§ Exercise input

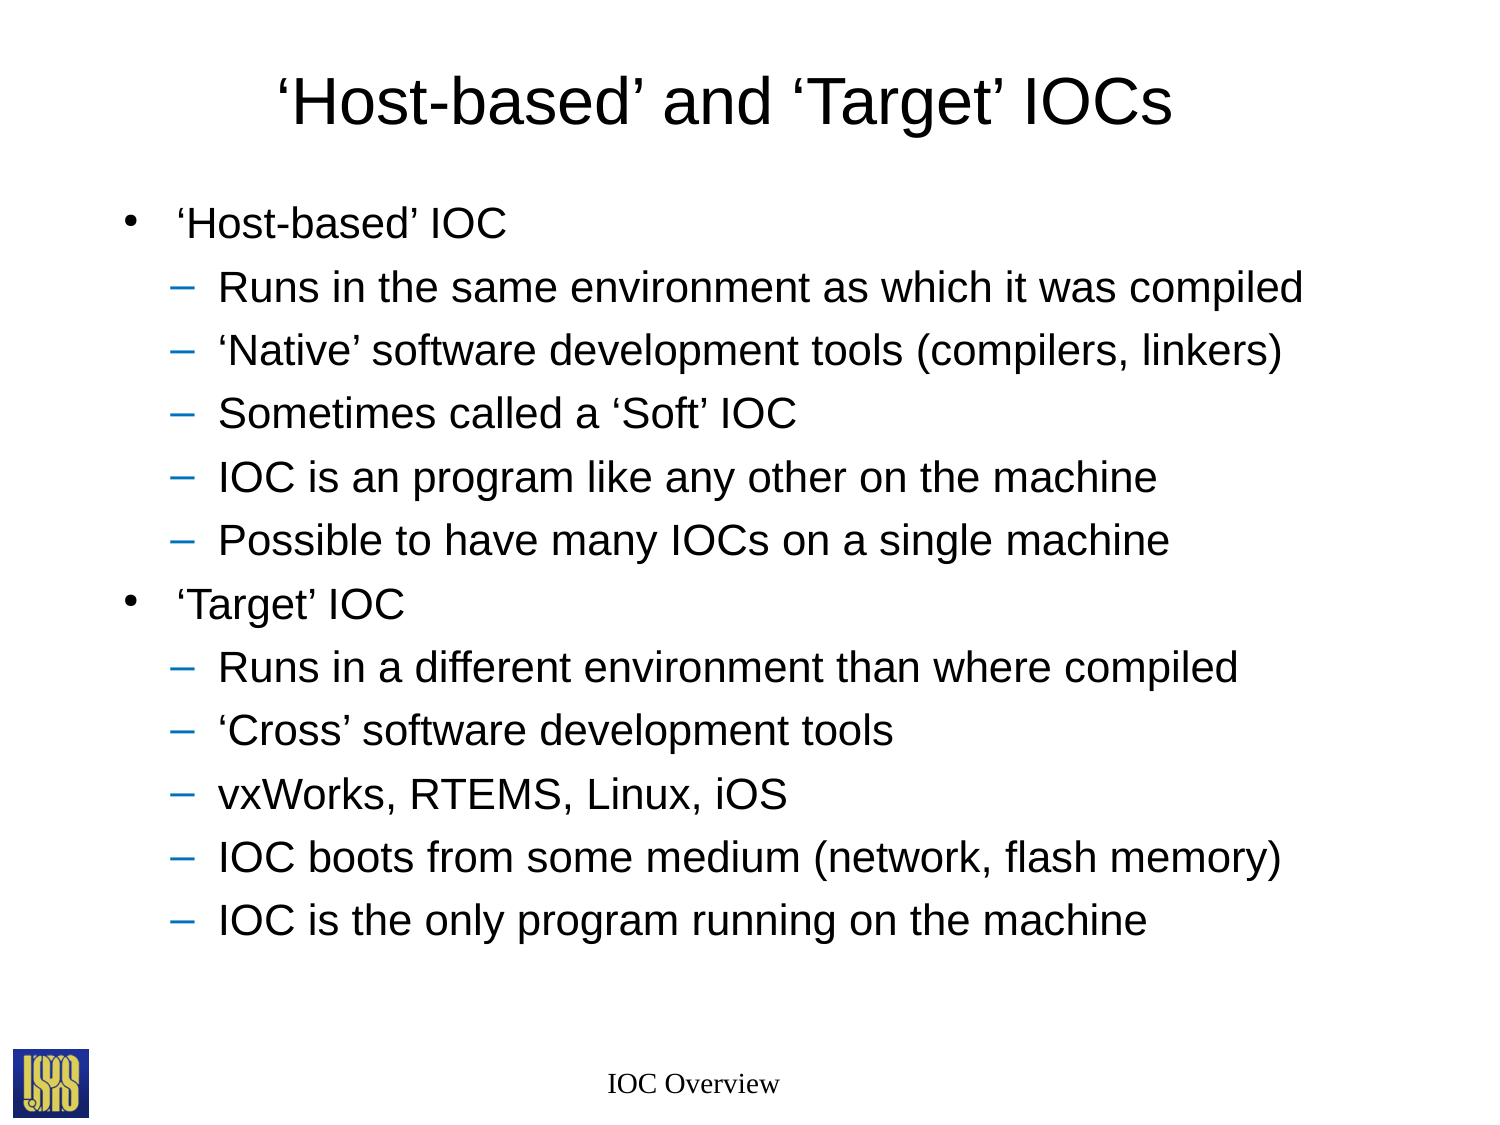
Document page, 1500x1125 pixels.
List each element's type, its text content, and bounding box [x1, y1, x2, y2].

picture [13, 1049, 89, 1118]
title ‘Host-based’ and ‘Target’ IOCs [55, 57, 1361, 146]
list ‘Host-based’ IOC Runs in the same environment as which it was compiled ‘Native’ software development tools (compilers, linkers) Sometimes called a ‘Soft’ IOC IOC is an program like any other on the machine Possible to have many IOCs on a single machine ‘Target’ IOC Runs in a different environment than where compiled ‘Cross’ software development tools vxWorks, RTEMS, Linux, iOS IOC boots from some medium (network, flash memory) IOC is the only program running on the machine [90, 187, 1435, 954]
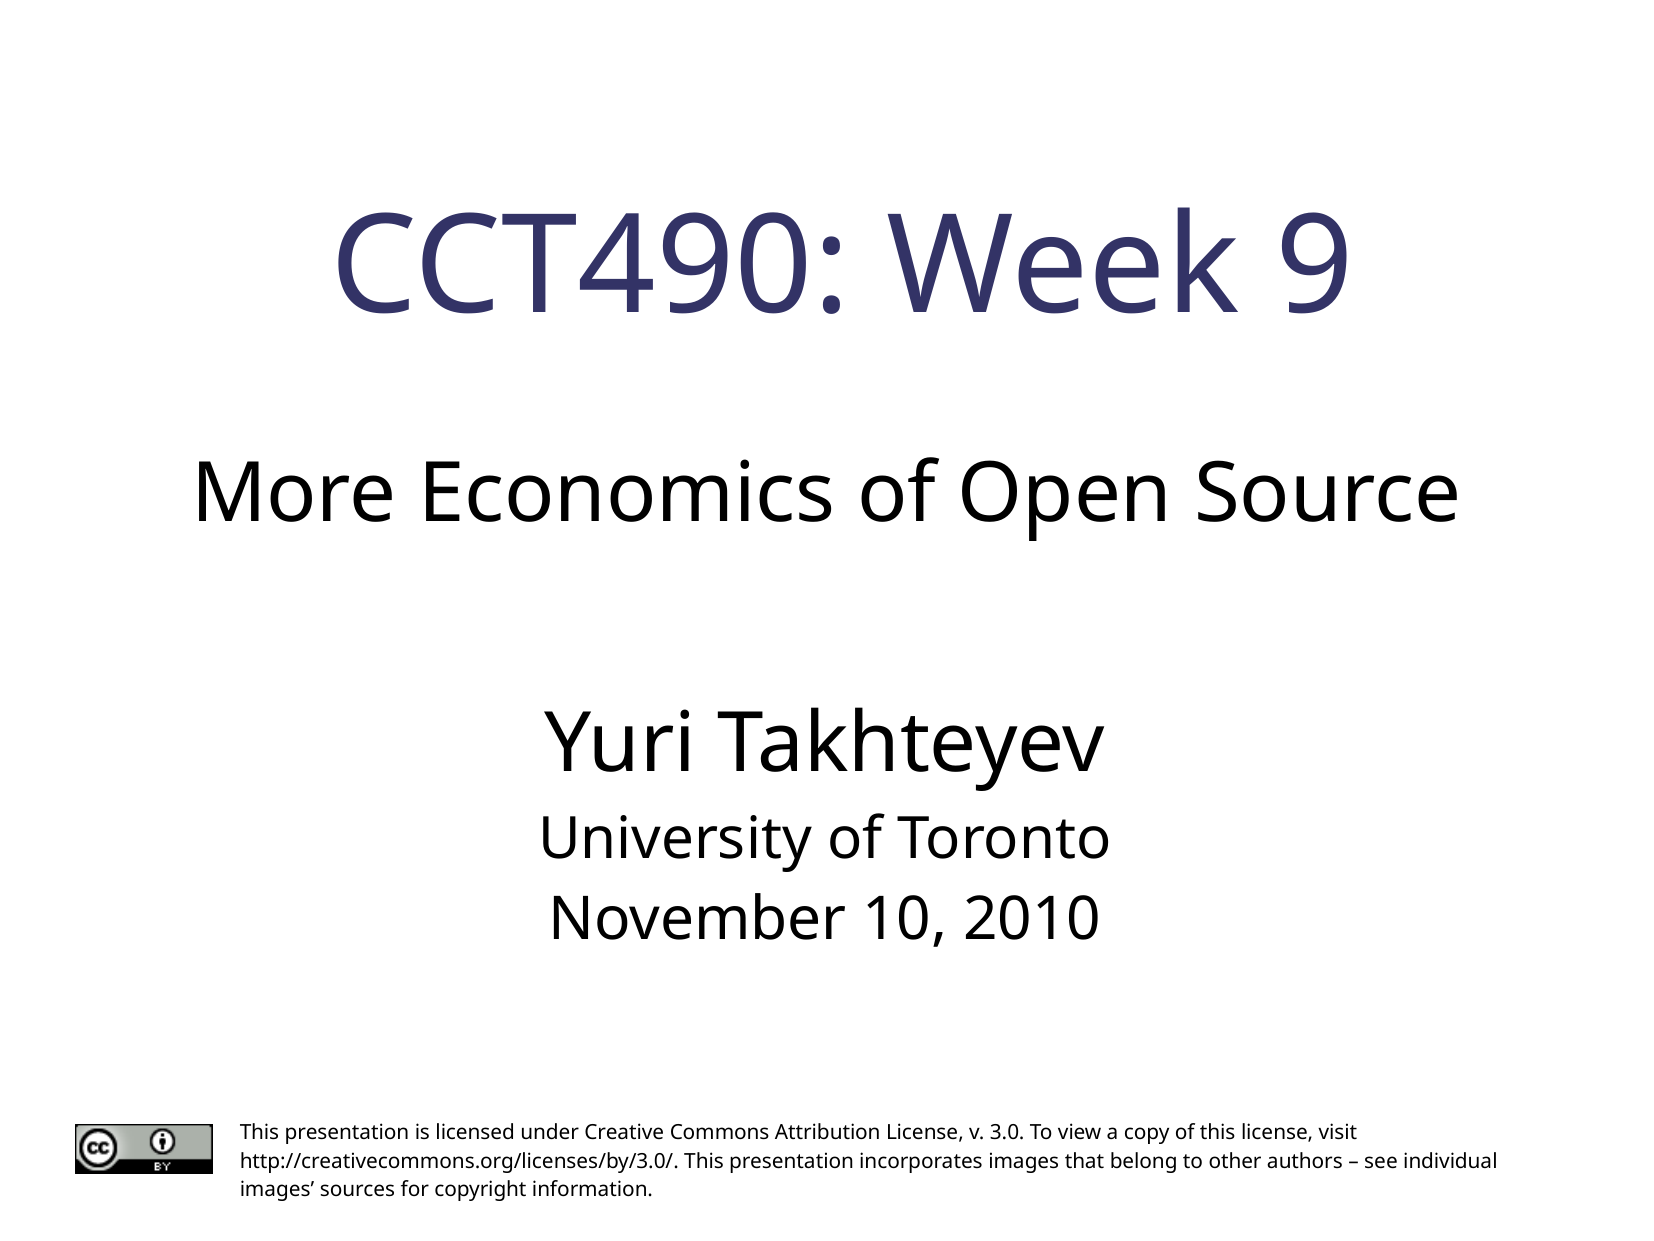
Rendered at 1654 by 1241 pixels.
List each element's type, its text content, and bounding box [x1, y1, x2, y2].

§ Required work
Rewrite the records, changing every "bounding box" to "enclosing box" and keeping everything else the same. Leave the pictures out of your answer.

§ Response for this exercise
Document page, 1500x1125 pixels.
List each element's type, its text content, and enclosing box [x1, y1, x2, y2].

picture [13, 1049, 89, 1118]
title ‘Host-based’ and ‘Target’ IOCs [55, 57, 1361, 146]
list ‘Host-based’ IOC Runs in the same environment as which it was compiled ‘Native’ software development tools (compilers, linkers) Sometimes called a ‘Soft’ IOC IOC is an program like any other on the machine Possible to have many IOCs on a single machine ‘Target’ IOC Runs in a different environment than where compiled ‘Cross’ software development tools vxWorks, RTEMS, Linux, iOS IOC boots from some medium (network, flash memory) IOC is the only program running on the machine [90, 187, 1435, 954]
Rendered at 1654 by 1241 pixels.
List each element's type, its text content, and enclosing box [x1, y1, x2, y2].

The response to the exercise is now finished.